Tag Archives: 17th Century Poetry

Old School Sundays: Seduction Poetry

This week’s Old School Sundays is dedicated to the original players—Robert Herrick and Andrew Marvel. Both 17th Century British Poets (Marvell being of metaphysical variety) seemed to know how to woe the ladies—as evidenced in their poems below.

TO THE VIRGINS, TO MAKE MUCH OF TIME.
by Robert Herrick

Gather ye rosebuds while ye may,
Old time is still a-flying :
And this same flower that smiles to-day
To-morrow will be dying.

The glorious lamp of heaven, the sun,
The higher he’s a-getting,
The sooner will his race be run,
And nearer he’s to setting.

That age is best which is the first,
When youth and blood are warmer ;
But being spent, the worse, and worst
Times still succeed the former.

Then be not coy, but use your time,
And while ye may go marry :
For having lost but once your prime
You may for ever tarry.

Nicolas Raymond → in Paper & Books

What better way to lure a woman to bed than to suggest that she’s not getting any younger? The first two stanzas delightfully use the notion of ‘time’ as a metaphor. And actually, Herrick may go a bit further than that. I wonder what “rosebud” is meant to represent…
The second two stanzas take that same notion of time and applies it to thou fair maiden who is likely making a silly mistake by not making use of said time.

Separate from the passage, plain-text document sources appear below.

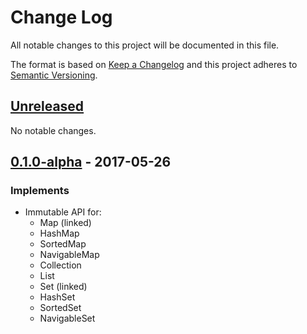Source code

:# Change Log
All notable changes to this project will be documented in this file.

The format is based on [Keep a Changelog](http://keepachangelog.com/)
and this project adheres to [Semantic Versioning](http://semver.org/).

## [Unreleased]
No notable changes.

## [0.1.0-alpha] - 2017-05-26
### Implements
- Immutable API for:
  - Map (linked)
  - HashMap
  - SortedMap
  - NavigableMap
  - Collection
  - List
  - Set (linked)
  - HashSet
  - SortedSet
  - NavigableSet

[Unreleased]: https://github.com/PlateStack/immutable-collections/compare/v0.1.0-alpha...HEAD
[0.1.0-alpha]: https://github.com/PlateStack/immutable-collections/compare/v0.0.0...v0.1.0-alpha
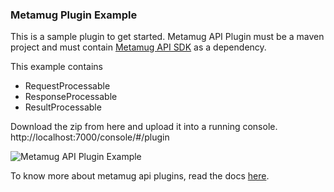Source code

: ### Metamug Plugin Example

This is a sample plugin to get started. Metamug API Plugin must be a maven project and 
must contain [Metamug API SDK](https://github.com/metamug/mtg-api) as a dependency.

This example contains
* RequestProcessable
* ResponseProcessable
* ResultProcessable

Download the zip from here and upload it into a running console. http://localhost:7000/console/#/plugin

![Metamug API Plugin Example](https://lh3.googleusercontent.com/-lPZIDA17RqM/XZCydv0wWyI/AAAAAAAAIhA/8-ayZtHdsFMf3zCSGhg0PUCBwgbt8InwwCK8BGAsYHg/s0/2019-09-29.png)

To know more about metamug api plugins, read the docs [here](https://metamug.com/docs/plugins).
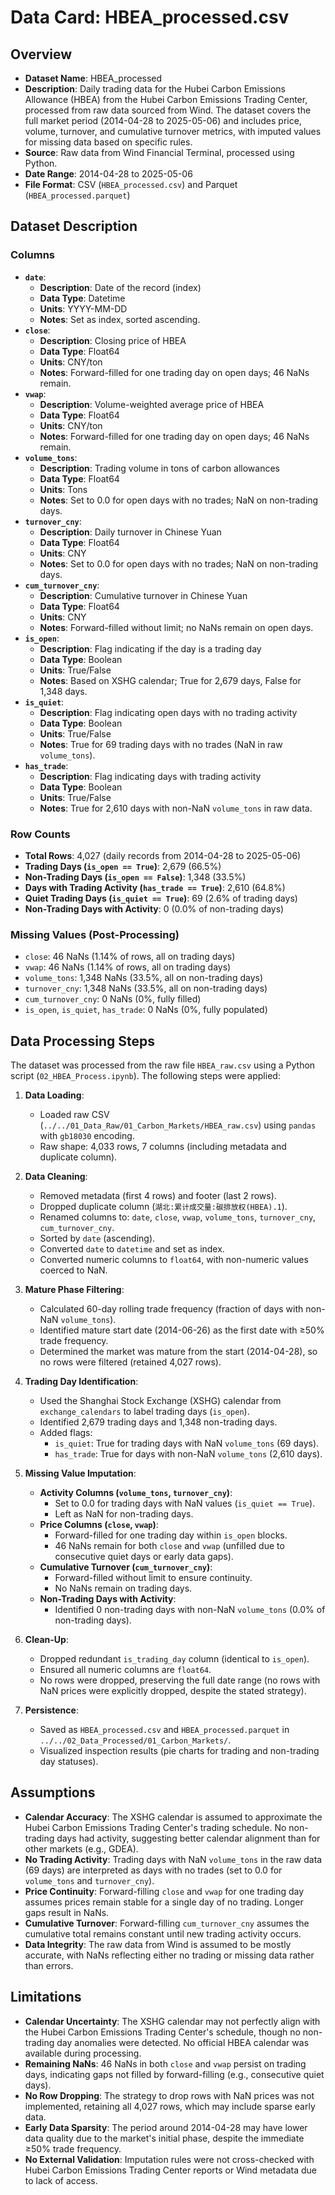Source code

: # Data Card: HBEA_processed.csv

## Overview

- **Dataset Name**: HBEA_processed
- **Description**: Daily trading data for the Hubei Carbon Emissions Allowance (HBEA) from the Hubei Carbon Emissions Trading Center, processed from raw data sourced from Wind. The dataset covers the full market period (2014-04-28 to 2025-05-06) and includes price, volume, turnover, and cumulative turnover metrics, with imputed values for missing data based on specific rules.
- **Source**: Raw data from Wind Financial Terminal, processed using Python.
- **Date Range**: 2014-04-28 to 2025-05-06
- **File Format**: CSV (`HBEA_processed.csv`) and Parquet (`HBEA_processed.parquet`)

## Dataset Description

### Columns

- **`date`**:
  - **Description**: Date of the record (index)
  - **Data Type**: Datetime
  - **Units**: YYYY-MM-DD
  - **Notes**: Set as index, sorted ascending.
- **`close`**:
  - **Description**: Closing price of HBEA
  - **Data Type**: Float64
  - **Units**: CNY/ton
  - **Notes**: Forward-filled for one trading day on open days; 46 NaNs remain.
- **`vwap`**:
  - **Description**: Volume-weighted average price of HBEA
  - **Data Type**: Float64
  - **Units**: CNY/ton
  - **Notes**: Forward-filled for one trading day on open days; 46 NaNs remain.
- **`volume_tons`**:
  - **Description**: Trading volume in tons of carbon allowances
  - **Data Type**: Float64
  - **Units**: Tons
  - **Notes**: Set to 0.0 for open days with no trades; NaN on non-trading days.
- **`turnover_cny`**:
  - **Description**: Daily turnover in Chinese Yuan
  - **Data Type**: Float64
  - **Units**: CNY
  - **Notes**: Set to 0.0 for open days with no trades; NaN on non-trading days.
- **`cum_turnover_cny`**:
  - **Description**: Cumulative turnover in Chinese Yuan
  - **Data Type**: Float64
  - **Units**: CNY
  - **Notes**: Forward-filled without limit; no NaNs remain on open days.
- **`is_open`**:
  - **Description**: Flag indicating if the day is a trading day
  - **Data Type**: Boolean
  - **Units**: True/False
  - **Notes**: Based on XSHG calendar; True for 2,679 days, False for 1,348 days.
- **`is_quiet`**:
  - **Description**: Flag indicating open days with no trading activity
  - **Data Type**: Boolean
  - **Units**: True/False
  - **Notes**: True for 69 trading days with no trades (NaN in raw `volume_tons`).
- **`has_trade`**:
  - **Description**: Flag indicating days with trading activity
  - **Data Type**: Boolean
  - **Units**: True/False
  - **Notes**: True for 2,610 days with non-NaN `volume_tons` in raw data.

### Row Counts

- **Total Rows**: 4,027 (daily records from 2014-04-28 to 2025-05-06)
- **Trading Days (`is_open == True`)**: 2,679 (66.5%)
- **Non-Trading Days (`is_open == False`)**: 1,348 (33.5%)
- **Days with Trading Activity (`has_trade == True`)**: 2,610 (64.8%)
- **Quiet Trading Days (`is_quiet == True`)**: 69 (2.6% of trading days)
- **Non-Trading Days with Activity**: 0 (0.0% of non-trading days)

### Missing Values (Post-Processing)

- `close`: 46 NaNs (1.14% of rows, all on trading days)
- `vwap`: 46 NaNs (1.14% of rows, all on trading days)
- `volume_tons`: 1,348 NaNs (33.5%, all on non-trading days)
- `turnover_cny`: 1,348 NaNs (33.5%, all on non-trading days)
- `cum_turnover_cny`: 0 NaNs (0%, fully filled)
- `is_open`, `is_quiet`, `has_trade`: 0 NaNs (0%, fully populated)

## Data Processing Steps

The dataset was processed from the raw file `HBEA_raw.csv` using a Python script (`02_HBEA_Process.ipynb`). The following steps were applied:

1. **Data Loading**:
   - Loaded raw CSV (`../../01_Data_Raw/01_Carbon_Markets/HBEA_raw.csv`) using `pandas` with `gb18030` encoding.
   - Raw shape: 4,033 rows, 7 columns (including metadata and duplicate column).

2. **Data Cleaning**:
   - Removed metadata (first 4 rows) and footer (last 2 rows).
   - Dropped duplicate column (`湖北:累计成交量:碳排放权(HBEA).1`).
   - Renamed columns to: `date`, `close`, `vwap`, `volume_tons`, `turnover_cny`, `cum_turnover_cny`.
   - Sorted by `date` (ascending).
   - Converted `date` to `datetime` and set as index.
   - Converted numeric columns to `float64`, with non-numeric values coerced to NaN.

3. **Mature Phase Filtering**:
   - Calculated 60-day rolling trade frequency (fraction of days with non-NaN `volume_tons`).
   - Identified mature start date (2014-06-26) as the first date with ≥50% trade frequency.
   - Determined the market was mature from the start (2014-04-28), so no rows were filtered (retained 4,027 rows).

4. **Trading Day Identification**:
   - Used the Shanghai Stock Exchange (XSHG) calendar from `exchange_calendars` to label trading days (`is_open`).
   - Identified 2,679 trading days and 1,348 non-trading days.
   - Added flags:
     - `is_quiet`: True for trading days with NaN `volume_tons` (69 days).
     - `has_trade`: True for days with non-NaN `volume_tons` (2,610 days).

5. **Missing Value Imputation**:
   - **Activity Columns (`volume_tons`, `turnover_cny`)**:
     - Set to 0.0 for trading days with NaN values (`is_quiet == True`).
     - Left as NaN for non-trading days.
   - **Price Columns (`close`, `vwap`)**:
     - Forward-filled for one trading day within `is_open` blocks.
     - 46 NaNs remain for both `close` and `vwap` (unfilled due to consecutive quiet days or early data gaps).
   - **Cumulative Turnover (`cum_turnover_cny`)**:
     - Forward-filled without limit to ensure continuity.
     - No NaNs remain on trading days.
   - **Non-Trading Days with Activity**:
     - Identified 0 non-trading days with non-NaN `volume_tons` (0.0% of non-trading days).

6. **Clean-Up**:
   - Dropped redundant `is_trading_day` column (identical to `is_open`).
   - Ensured all numeric columns are `float64`.
   - No rows were dropped, preserving the full date range (no rows with NaN prices were explicitly dropped, despite the stated strategy).

7. **Persistence**:
   - Saved as `HBEA_processed.csv` and `HBEA_processed.parquet` in `../../02_Data_Processed/01_Carbon_Markets/`.
   - Visualized inspection results (pie charts for trading and non-trading day statuses).

## Assumptions

- **Calendar Accuracy**: The XSHG calendar is assumed to approximate the Hubei Carbon Emissions Trading Center's trading schedule. No non-trading days had activity, suggesting better calendar alignment than for other markets (e.g., GDEA).
- **No Trading Activity**: Trading days with NaN `volume_tons` in the raw data (69 days) are interpreted as days with no trades (set to 0.0 for `volume_tons` and `turnover_cny`).
- **Price Continuity**: Forward-filling `close` and `vwap` for one trading day assumes prices remain stable for a single day of no trading. Longer gaps result in NaNs.
- **Cumulative Turnover**: Forward-filling `cum_turnover_cny` assumes the cumulative total remains constant until new trading activity occurs.
- **Data Integrity**: The raw data from Wind is assumed to be mostly accurate, with NaNs reflecting either no trading or missing data rather than errors.

## Limitations

- **Calendar Uncertainty**: The XSHG calendar may not perfectly align with the Hubei Carbon Emissions Trading Center's schedule, though no non-trading day anomalies were detected. No official HBEA calendar was available during processing.
- **Remaining NaNs**: 46 NaNs in both `close` and `vwap` persist on trading days, indicating gaps not filled by forward-filling (e.g., consecutive quiet days).
- **No Row Dropping**: The strategy to drop rows with NaN prices was not implemented, retaining all 4,027 rows, which may include sparse early data.
- **Early Data Sparsity**: The period around 2014-04-28 may have lower data quality due to the market's initial phase, despite the immediate ≥50% trade frequency.
- **No External Validation**: Imputation rules were not cross-checked with Hubei Carbon Emissions Trading Center reports or Wind metadata due to lack of access.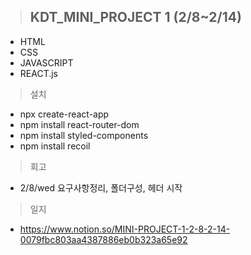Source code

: >## KDT_MINI_PROJECT 1 (2/8~2/14)

* HTML
* CSS
* JAVASCRIPT
* REACT.js

> 설치
- npx create-react-app
- npm install  react-router-dom
- npm install styled-components
- npm install recoil

> 회고
- 2/8/wed 요구사항정리, 폴더구성, 헤더 시작

> 일지
- https://www.notion.so/MINI-PROJECT-1-2-8-2-14-0079fbc803aa4387886eb0b323a65e92
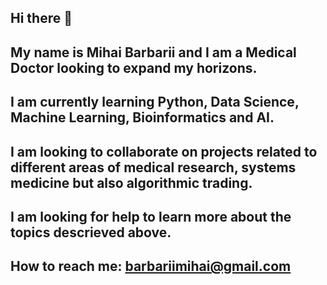 ## Hi there 👋
## My name is Mihai Barbarii and I am a Medical Doctor looking to expand my horizons.
## I am currently learning Python, Data Science, Machine Learning, Bioinformatics and AI.
## I am looking to collaborate on projects related to different areas of medical research, systems medicine but also algorithmic trading.
## I am looking for help to learn more about the topics descrieved above.
## How to reach me: barbariimihai@gmail.com

<!--
**Mihai-Brbrii/Mihai-Brbrii** is a ✨ _special_ ✨ repository because its `README.md` (this file) appears on your GitHub profile.

Here are some ideas to get you started:

- 🔭 I’m currently working on ...
- 🌱 I’m currently learning ...
- 👯 I’m looking to collaborate on ...
- 🤔 I’m looking for help with ...
- 💬 Ask me about ...
- 📫 How to reach me: ...
- 😄 Pronouns: ...
- ⚡ Fun fact: ...
-->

In the last stanza, the speaker really hits the below the belt. Don’t be coy, he says? Coy. Interesting word choice. Notice that it is part of the title in the poem below? By don’t be coy, do we mean ‘don’t be a tease’? You’ll regret it, my dear, he says. Everyday you’re getting older and uglier. If you don’t do it now, while you’re young and beautiful, you may not have a chance later on. And boy how you’ll regret it…

TO HIS COY MISTRESS
by Andrew Marvell

Had we but world enough, and time,
This coyness, lady, were no crime.
We would sit down and think which way
To walk, and pass our long love’s day;
Thou by the Indian Ganges’ side
Shouldst rubies find; I by the tide
Of Humber would complain. I would
Love you ten years before the Flood;
And you should, if you please, refuse
Till the conversion of the Jews.
My vegetable love should grow
Vaster than empires, and more slow.
An hundred years should go to praise
Thine eyes, and on thy forehead gaze;
Two hundred to adore each breast,
But thirty thousand to the rest;
An age at least to every part,
And the last age should show your heart.
For, lady, you deserve this state,
Nor would I love at lower rate.

But at my back I always hear
Time’s winged chariot hurrying near;
And yonder all before us lie
Deserts of vast eternity.
Thy beauty shall no more be found,
Nor, in thy marble vault, shall sound
My echoing song; then worms shall try
That long preserv’d virginity,
And your quaint honour turn to dust,
And into ashes all my lust.
The grave’s a fine and private place,
But none I think do there embrace.

Now therefore, while the youthful hue
Sits on thy skin like morning dew,
And while thy willing soul transpires
At every pore with instant fires,
Now let us sport us while we may;
And now, like am’rous birds of prey,
Rather at once our time devour,
Than languish in his slow-chapp’d power.
Let us roll all our strength, and all
Our sweetness, up into one ball;
And tear our pleasures with rough strife
Thorough the iron gates of life.
Thus, though we cannot make our sun
Stand still, yet we will make him run.

Botticelli. ‘Three Graces’ detail from ‘Primavera’ 1481.

Damn, Marvell’s pretty good at this. Had I been around nearly three hundred years ago, he might have convinced me…well, maybe. The first stanza here is filled with allusions, or shall I say, illusions of time. He’s comparing this very charged moment with his mistress to the sands of time.

I’d be willing to take things slow, he says, if we had the weight of the world’s time in our hands. If we did, I could admire your breasts for two-hundred years before we went any further.

But by the time Marvell gets to the end, he can barely contain himself:

Let us roll all our strength, and all
Our sweetness, up into one ball:
And tear our pleasures with rough strife
Through the iron gates of life.
Thus, though we cannot make our sun
Stand still, yet will make him run

Instead of letting time dictate us, the seducer says, we can be the ones dictating time.

How could any woman resist? Move over John Mayer. You got nothing on these guys.

Interesting though, how Marvell takes so much ‘time’ to prove how much ‘time’ he and his mistress are supposedly wasting.